# Ant Mantis Nymphs



## collinchang635 (Jul 28, 2008)

I have three ant mantids. Does anybody have any tips or pointers about raising this species?


----------



## hibiscusmile (Jul 28, 2008)

The little ants, do not require anything special, they are good together till maybe 3rd instar, after that seperate them, they eat each other just for fun :blink: . That's about it.


----------



## collinchang635 (Jul 28, 2008)

Thanks for the reply.


----------



## Mantis_Whisper (Jul 28, 2008)

I was gonna ask that question last night. :lol: I got four little guys right now, they better grow up nice and pretty like their mum.


----------



## doomgerbs (Jul 31, 2008)

Great little mantids.

I started with an ooth I was given, raised around 7 to adulthood and am now breeding my second generation. Ooths seem to give any number from 2 to 40 and they are easy to mate, it's also quite a quick mating (nice if you lie awake all night waiting for your sphrodos to seperate).
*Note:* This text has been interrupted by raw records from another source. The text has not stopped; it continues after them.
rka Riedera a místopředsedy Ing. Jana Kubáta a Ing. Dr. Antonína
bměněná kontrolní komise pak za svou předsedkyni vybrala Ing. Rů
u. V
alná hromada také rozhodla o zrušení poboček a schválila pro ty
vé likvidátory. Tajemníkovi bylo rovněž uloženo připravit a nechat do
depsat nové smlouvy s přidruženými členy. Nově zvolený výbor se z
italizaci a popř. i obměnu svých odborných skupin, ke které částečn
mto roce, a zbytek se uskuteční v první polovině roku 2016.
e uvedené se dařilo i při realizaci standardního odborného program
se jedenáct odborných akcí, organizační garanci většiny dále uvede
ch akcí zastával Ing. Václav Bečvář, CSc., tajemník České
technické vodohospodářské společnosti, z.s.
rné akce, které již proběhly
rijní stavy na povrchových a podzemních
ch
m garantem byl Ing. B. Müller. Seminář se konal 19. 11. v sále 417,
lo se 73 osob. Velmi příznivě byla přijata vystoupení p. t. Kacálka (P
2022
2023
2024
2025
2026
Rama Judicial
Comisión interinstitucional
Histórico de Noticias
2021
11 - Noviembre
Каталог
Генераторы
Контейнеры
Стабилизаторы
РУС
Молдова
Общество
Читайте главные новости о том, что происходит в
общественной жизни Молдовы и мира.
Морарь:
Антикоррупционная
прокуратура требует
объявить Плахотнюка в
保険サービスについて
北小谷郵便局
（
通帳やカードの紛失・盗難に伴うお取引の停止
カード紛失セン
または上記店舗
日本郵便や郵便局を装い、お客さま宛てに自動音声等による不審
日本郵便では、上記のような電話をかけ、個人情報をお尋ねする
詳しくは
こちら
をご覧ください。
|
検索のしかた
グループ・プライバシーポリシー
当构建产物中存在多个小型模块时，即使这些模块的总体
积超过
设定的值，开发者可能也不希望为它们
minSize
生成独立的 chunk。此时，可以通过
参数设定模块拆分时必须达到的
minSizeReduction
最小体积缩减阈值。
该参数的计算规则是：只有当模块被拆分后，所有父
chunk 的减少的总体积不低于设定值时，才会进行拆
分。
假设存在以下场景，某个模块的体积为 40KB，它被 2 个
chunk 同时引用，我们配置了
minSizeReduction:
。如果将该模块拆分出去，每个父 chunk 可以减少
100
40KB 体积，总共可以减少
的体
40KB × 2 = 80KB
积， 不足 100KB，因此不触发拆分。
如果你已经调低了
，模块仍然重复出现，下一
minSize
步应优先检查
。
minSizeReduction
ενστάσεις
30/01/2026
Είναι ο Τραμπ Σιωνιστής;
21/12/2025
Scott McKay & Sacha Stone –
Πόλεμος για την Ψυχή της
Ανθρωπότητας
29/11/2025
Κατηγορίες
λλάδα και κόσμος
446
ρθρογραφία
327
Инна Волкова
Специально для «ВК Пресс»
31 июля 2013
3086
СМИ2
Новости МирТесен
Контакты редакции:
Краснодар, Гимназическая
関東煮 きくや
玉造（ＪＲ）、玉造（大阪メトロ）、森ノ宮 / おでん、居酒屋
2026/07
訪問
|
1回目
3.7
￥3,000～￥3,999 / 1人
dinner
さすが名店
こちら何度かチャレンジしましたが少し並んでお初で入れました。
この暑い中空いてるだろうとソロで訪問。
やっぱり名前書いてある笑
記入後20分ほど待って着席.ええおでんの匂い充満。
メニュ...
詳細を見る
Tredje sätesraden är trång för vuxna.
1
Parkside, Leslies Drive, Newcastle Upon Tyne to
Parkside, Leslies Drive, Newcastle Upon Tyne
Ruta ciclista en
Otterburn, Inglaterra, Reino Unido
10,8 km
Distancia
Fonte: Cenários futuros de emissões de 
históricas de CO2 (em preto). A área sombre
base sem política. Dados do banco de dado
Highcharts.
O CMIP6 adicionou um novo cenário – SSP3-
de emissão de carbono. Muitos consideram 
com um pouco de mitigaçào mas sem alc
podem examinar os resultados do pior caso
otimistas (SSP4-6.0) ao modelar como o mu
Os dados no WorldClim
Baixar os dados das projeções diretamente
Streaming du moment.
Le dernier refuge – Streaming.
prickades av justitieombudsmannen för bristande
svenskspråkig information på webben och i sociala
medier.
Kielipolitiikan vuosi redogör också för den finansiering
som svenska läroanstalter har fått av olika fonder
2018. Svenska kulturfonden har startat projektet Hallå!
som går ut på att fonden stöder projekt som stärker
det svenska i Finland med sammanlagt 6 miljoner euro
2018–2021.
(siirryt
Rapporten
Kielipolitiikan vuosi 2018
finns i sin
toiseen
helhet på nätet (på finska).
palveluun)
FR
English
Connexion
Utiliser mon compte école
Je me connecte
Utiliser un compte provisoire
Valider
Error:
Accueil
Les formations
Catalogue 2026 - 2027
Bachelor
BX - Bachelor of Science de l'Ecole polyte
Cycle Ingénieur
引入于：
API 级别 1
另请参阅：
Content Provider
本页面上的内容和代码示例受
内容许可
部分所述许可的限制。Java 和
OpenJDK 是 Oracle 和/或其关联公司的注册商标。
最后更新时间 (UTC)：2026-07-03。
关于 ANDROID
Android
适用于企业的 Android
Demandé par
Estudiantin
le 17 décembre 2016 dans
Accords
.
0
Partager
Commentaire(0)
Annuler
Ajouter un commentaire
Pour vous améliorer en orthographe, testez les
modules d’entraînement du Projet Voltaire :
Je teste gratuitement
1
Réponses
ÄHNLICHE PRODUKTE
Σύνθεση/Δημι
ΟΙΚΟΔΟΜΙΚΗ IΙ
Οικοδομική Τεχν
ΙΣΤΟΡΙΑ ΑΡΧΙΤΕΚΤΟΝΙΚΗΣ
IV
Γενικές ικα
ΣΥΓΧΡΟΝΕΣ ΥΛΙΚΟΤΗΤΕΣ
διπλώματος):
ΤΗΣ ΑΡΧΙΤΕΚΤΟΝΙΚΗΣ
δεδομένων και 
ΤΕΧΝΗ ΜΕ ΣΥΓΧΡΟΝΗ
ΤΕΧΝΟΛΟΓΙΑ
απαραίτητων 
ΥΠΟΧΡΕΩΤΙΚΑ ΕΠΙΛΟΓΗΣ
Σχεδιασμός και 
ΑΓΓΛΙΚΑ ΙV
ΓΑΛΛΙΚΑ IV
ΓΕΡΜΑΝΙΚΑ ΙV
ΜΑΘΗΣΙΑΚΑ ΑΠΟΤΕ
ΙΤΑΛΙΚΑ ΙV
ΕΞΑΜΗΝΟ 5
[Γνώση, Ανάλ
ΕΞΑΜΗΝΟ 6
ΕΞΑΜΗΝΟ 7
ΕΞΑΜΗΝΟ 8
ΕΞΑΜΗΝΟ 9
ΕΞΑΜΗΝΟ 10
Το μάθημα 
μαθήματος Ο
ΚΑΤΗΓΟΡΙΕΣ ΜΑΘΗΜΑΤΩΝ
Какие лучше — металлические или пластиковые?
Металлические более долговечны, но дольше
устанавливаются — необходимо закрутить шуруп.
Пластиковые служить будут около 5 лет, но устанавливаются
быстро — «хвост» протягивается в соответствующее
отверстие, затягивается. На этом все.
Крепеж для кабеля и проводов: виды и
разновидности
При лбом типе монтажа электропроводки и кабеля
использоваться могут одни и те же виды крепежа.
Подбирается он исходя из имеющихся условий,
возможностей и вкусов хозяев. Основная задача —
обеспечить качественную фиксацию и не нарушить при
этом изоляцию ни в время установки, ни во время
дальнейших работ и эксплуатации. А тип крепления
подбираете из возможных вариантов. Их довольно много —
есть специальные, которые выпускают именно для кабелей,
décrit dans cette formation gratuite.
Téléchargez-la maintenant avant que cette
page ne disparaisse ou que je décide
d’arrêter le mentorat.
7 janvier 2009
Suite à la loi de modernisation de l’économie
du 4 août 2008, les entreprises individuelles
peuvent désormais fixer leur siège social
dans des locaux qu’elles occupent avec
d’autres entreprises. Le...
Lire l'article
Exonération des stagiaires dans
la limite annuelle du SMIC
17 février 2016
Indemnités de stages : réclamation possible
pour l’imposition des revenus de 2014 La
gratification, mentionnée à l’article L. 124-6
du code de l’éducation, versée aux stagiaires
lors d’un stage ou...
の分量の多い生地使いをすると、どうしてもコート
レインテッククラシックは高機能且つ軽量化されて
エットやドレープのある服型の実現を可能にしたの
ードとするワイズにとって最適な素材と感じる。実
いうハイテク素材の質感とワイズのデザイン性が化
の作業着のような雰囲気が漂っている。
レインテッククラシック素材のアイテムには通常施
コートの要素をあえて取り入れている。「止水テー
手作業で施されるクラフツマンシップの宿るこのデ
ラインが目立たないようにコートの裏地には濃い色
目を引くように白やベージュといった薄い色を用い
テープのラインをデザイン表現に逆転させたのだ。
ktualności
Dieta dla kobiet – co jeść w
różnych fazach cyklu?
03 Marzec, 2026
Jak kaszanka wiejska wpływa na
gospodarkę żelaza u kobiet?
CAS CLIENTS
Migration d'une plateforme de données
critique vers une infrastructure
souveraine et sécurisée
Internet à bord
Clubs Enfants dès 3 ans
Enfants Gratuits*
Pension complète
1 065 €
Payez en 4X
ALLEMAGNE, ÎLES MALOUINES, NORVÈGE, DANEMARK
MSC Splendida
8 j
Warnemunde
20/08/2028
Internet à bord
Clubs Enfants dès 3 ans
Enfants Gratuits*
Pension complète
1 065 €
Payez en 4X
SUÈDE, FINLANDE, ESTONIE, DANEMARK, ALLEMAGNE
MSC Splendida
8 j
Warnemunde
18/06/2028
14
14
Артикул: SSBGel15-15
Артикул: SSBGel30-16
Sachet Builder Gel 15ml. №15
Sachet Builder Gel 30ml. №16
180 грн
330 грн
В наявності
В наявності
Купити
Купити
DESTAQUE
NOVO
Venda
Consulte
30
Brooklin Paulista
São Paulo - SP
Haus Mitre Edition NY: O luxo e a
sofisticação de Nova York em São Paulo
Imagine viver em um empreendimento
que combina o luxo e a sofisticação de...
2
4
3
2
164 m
Raising nymphs I find easy but they do get very thirsty. They always like to drink before eating. Small nymphs will eat any type of fruit fly, they also enjoy grain moths. As they get bigger they eat whatever is offered so long as it isn't bigger than themselves (and sometimes even if it is!). I've seen cannibalism within 24 hours of hatching, although lots of food should keep this minimal.

As adults you can tell females and males apart from the segment counting, you can identify males as they are smaller than females and, after a couple of weeks feeding, slimmer.


----------



## Meiji (Jul 31, 2008)

hibiscusmile said:


> The little ants...they eat each other just for fun ...


LOL...very amusing interpretation of mantis motives!


----------